I stalk with round under the bolt so no round falls out,Otherwise sound.7X57 Was and still is a big African round,
 
Here"s a picture of the Oberndorf Mauser museum.
wow! That’s a place to visit for sure - bit like the Husqvarana museum... didn’t realise there was one, I assume it’s in Oberndorf AG?
I have a Mauser FN K98 sporting in 7X57 lovely calibre nice to shoot and big enough for all the uk can deliver, i only have one small issue, the Mauser safety is the flip over 3 position one, and with my scope on, it only goes to the second position, safe but bolt will open, hence when i am stalking the bolt can drop open.
I stalk with round under the bolt so no round falls out,Otherwise sound.7X57 Was and still is a big African round,
Have you thought about installing an M70 style 3 position safety - this is the best round round the classic problem?
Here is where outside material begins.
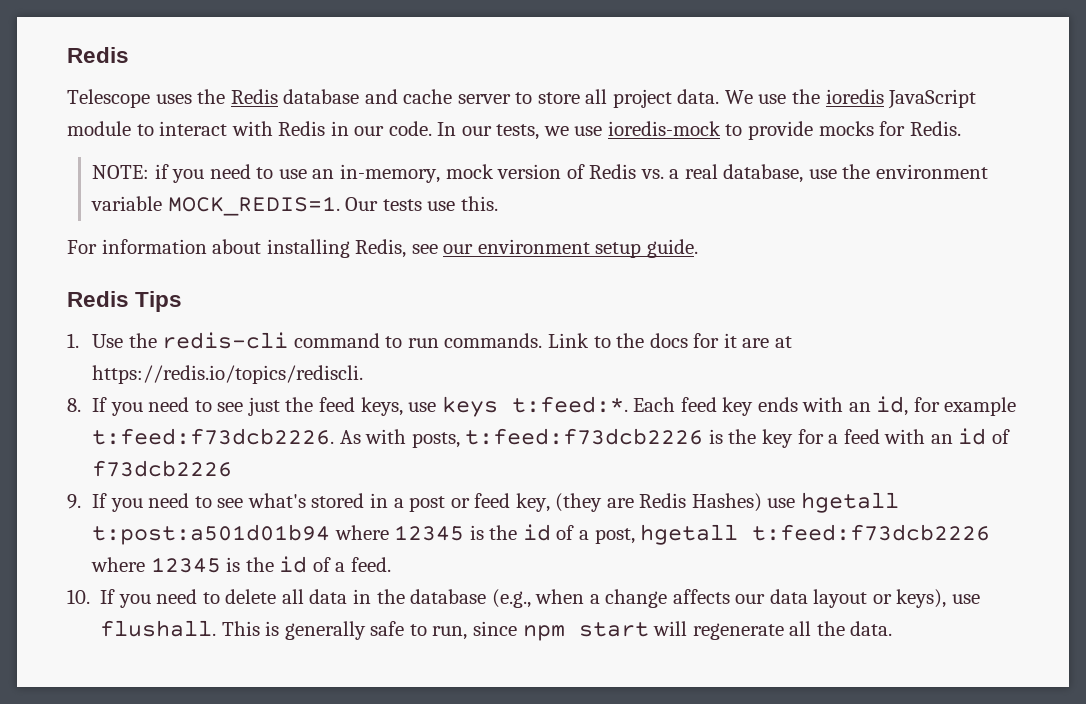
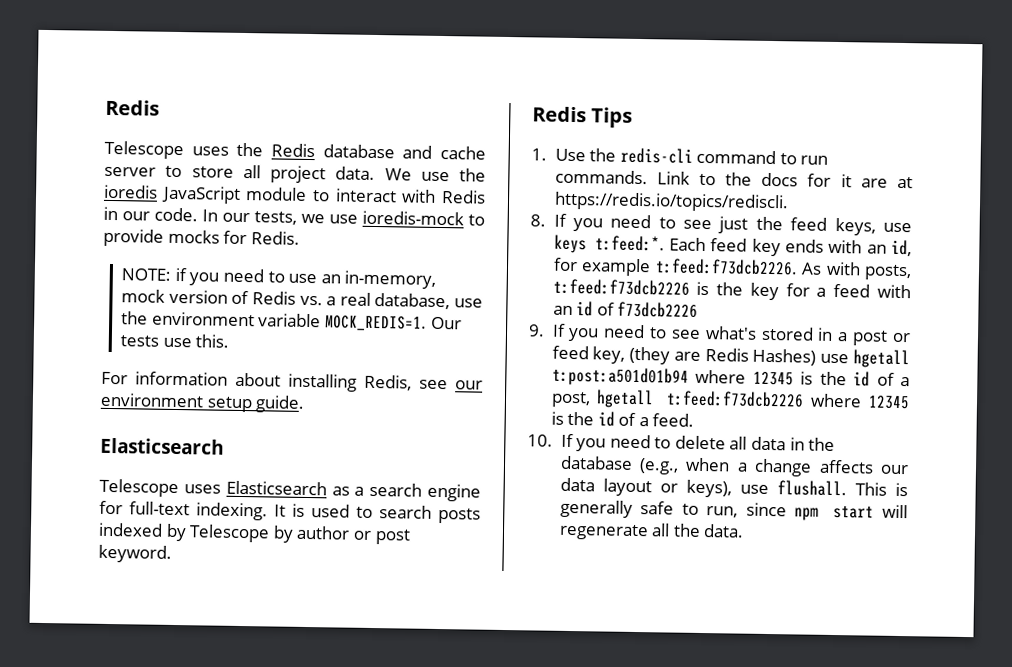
(698, 248) none -> [100,437,224,455] [99,478,481,502] [99,500,481,524] [98,522,411,545] [98,544,172,563] // Elasticsearch // Telescope uses Elasticsearch as a search engine for full-text indexing. It is used to search posts indexed by Telescope by author or post keyword.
Certainly what I’d do if I wanted to mount a scope
 
I have looked at sniper version it does look like it might need a smith, to get involved but i will check it out if it shows up on google search,

regards Albert
 
Following with interest and well done.

As per Muir's comment I would have ignored the original stock contour and gone for far less drop at the heel.

K
 
Got to say I agree with the comments on drop I’ve an orginal 8x60 and the drop is hard to get on with takes a bit more work. This is the same for most old gun rifles and shotguns, modern body shapes need higher combs than our fore farthers
 
If you struggle with the sights, it might be worth trying a cocking piece sight (Sometimes called "Rigby Style").

They can be quite forgiving and there is no steel from the action that needs cutting away.